But 2005’s other Val Kilmer movie, his final co-starring role in a Warner Bros. picture, bucked the downward-trajectory trend, at least in terms of quality. Despite the big-studio backing, Shane Black’s Kiss Kiss Bang Bang was not a major box office hit, in part because, at the time, its two stars—Kilmer and Robert Downey Jr.—were not the commercial draws they once were (Kilmer) or would become in a few years (Downey). 20 years later, Downey remains a superhero-sized celeb, and Kilmer is gone, passed this week following an earlier battle with throat cancer.

Stylistically and logistically, Kiss Kiss Bang Bang could have come out during Kilmer’s ’90s heyday, which was also the decade Black became the highest-paid screenwriter in history, and where Downey saw a lot of success (including an Oscar nomination) before crashing out from addiction. The movie itself, Black’s directorial debut, is a comic neo-noir with plenty of 1940s touchpoints; the characters obsess over a series of pulp detective novels, and the screenplay is based “in part,” per the credits, on the 1941 mystery novel Bodies Are Where You Find Them. Fans of Black’s The Nice Guys probably saw this movie years ago, but if they haven’t, they’ll recognize plenty: Hollywood-adjacent crimes, private investigators, wiseass banter, Christmas decorations.
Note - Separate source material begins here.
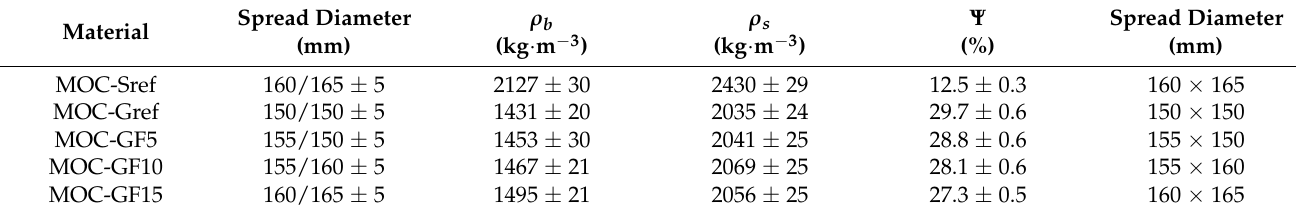
Table 4. Spread diameter and basic macrostructural parameters of developed composites. Spread Diameter Material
Downey and Kilmer share the P.I. role; Downey is Harry, a thief who stumbles into acting and, to bone up for a possible detective role, gets paired with “Gay” Perry (Kilmer), an actual investigator who is, yes, gay. Black has said that he wrote Perry as gay because he’d never seen a gay character inhabit this particular kind of tough-gumshoe part, and any hint of self-congratulatory straight-guy trailblazing is eliminated by Kilmer’s no-nonsense performance, much of which involves getting frustrated at Harry’s mostly-nonsense dimness. “Who taught you math?” he spits out at one point, after Harry woefully miscalculates the chance of killing someone via Russian roulette. It’s not his only opportunity to call Harry stupid.

More famous, at least among Shane Black fans, is Kilmer’s delivery of an earlier exchange: “Look up ‘idiot’ in the dictionary. You know what you’ll find?” “A picture of me?” Harry reasonably asks. “No!” Perry snarls. “The definition of the word idiot, which you fucking are!” But yes, Perry is also unapologetic and sardonic about his homosexuality, a trait that might have made any number of Kilmer’s peers twitchy about playing this character. He still looked like Val Kilmer in 2005, but thanks to his slight increase in middle-aged heftiness, the neatly-styled Perry still comes off as a potential bruiser.